# Instructions for the task
Copy all records exactly; omit pictures.

····················

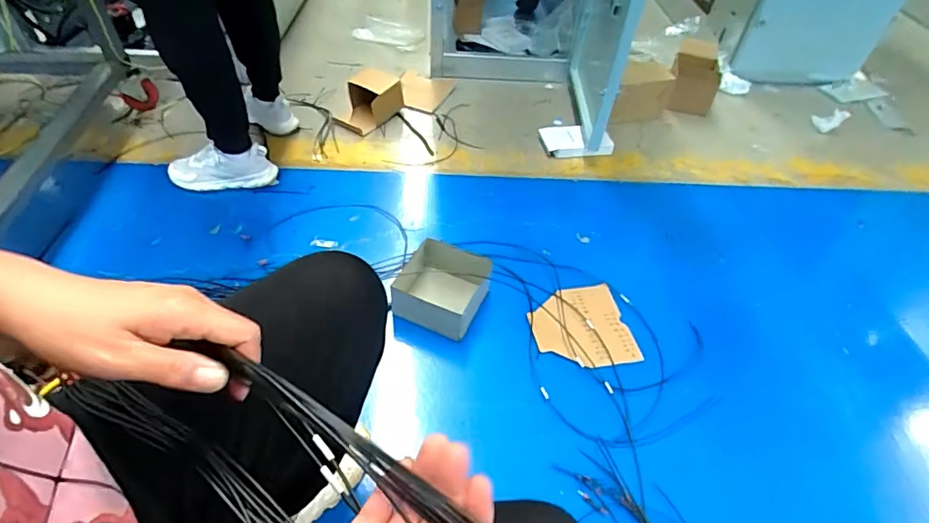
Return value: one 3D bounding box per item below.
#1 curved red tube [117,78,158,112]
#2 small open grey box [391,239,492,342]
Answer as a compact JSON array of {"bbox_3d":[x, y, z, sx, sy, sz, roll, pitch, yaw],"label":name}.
[{"bbox_3d":[-0.899,-0.452,1.380,0.107,0.113,0.021,1,48,-3],"label":"curved red tube"},{"bbox_3d":[-0.041,0.051,1.014,0.167,0.108,0.157,21,50,14],"label":"small open grey box"}]

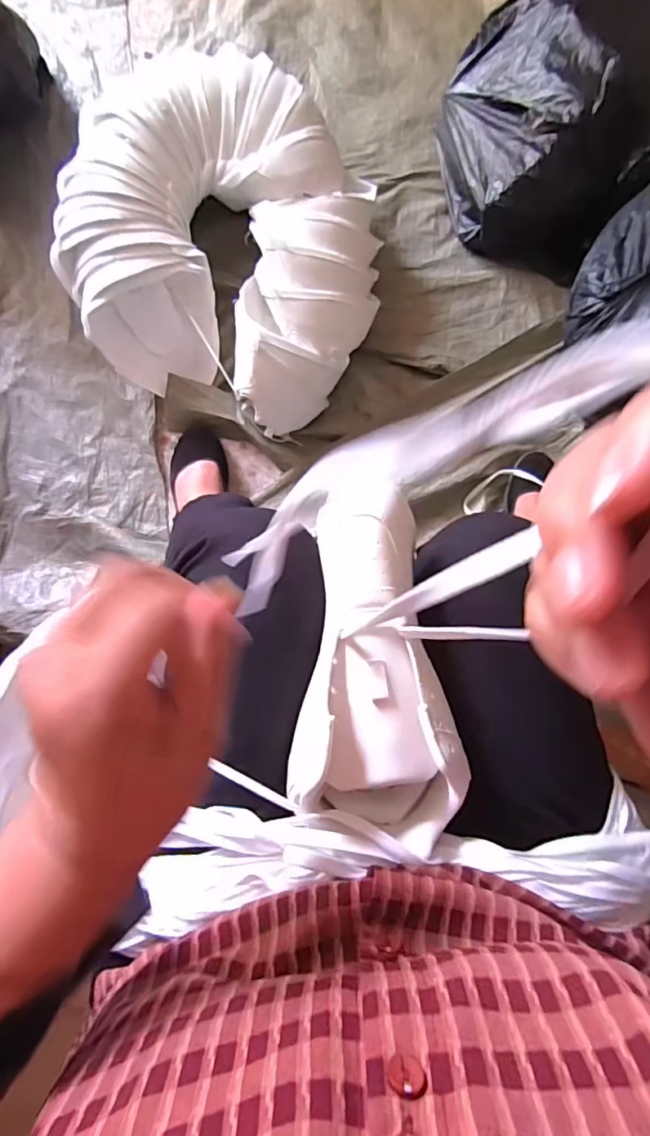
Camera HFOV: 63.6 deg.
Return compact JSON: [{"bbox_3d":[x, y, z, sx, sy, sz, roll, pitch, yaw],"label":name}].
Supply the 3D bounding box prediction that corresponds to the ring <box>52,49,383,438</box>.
[{"bbox_3d":[-0.155,-0.487,0.783,0.448,0.145,0.438,0,85,2],"label":"ring"}]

····················

# Result of the exercise
Return value: one 3D bounding box per item below.
#1 curved red tube [117,78,158,112]
#2 small open grey box [391,239,492,342]
Answer as a compact JSON array of {"bbox_3d":[x, y, z, sx, sy, sz, roll, pitch, yaw],"label":name}.
[{"bbox_3d":[-0.899,-0.452,1.380,0.107,0.113,0.021,1,48,-3],"label":"curved red tube"},{"bbox_3d":[-0.041,0.051,1.014,0.167,0.108,0.157,21,50,14],"label":"small open grey box"}]

Camera HFOV: 63.6 deg.
Return compact JSON: [{"bbox_3d":[x, y, z, sx, sy, sz, roll, pitch, yaw],"label":name}].
Supply the 3D bounding box prediction that corresponds to the ring <box>52,49,383,438</box>.
[{"bbox_3d":[-0.155,-0.487,0.783,0.448,0.145,0.438,0,85,2],"label":"ring"}]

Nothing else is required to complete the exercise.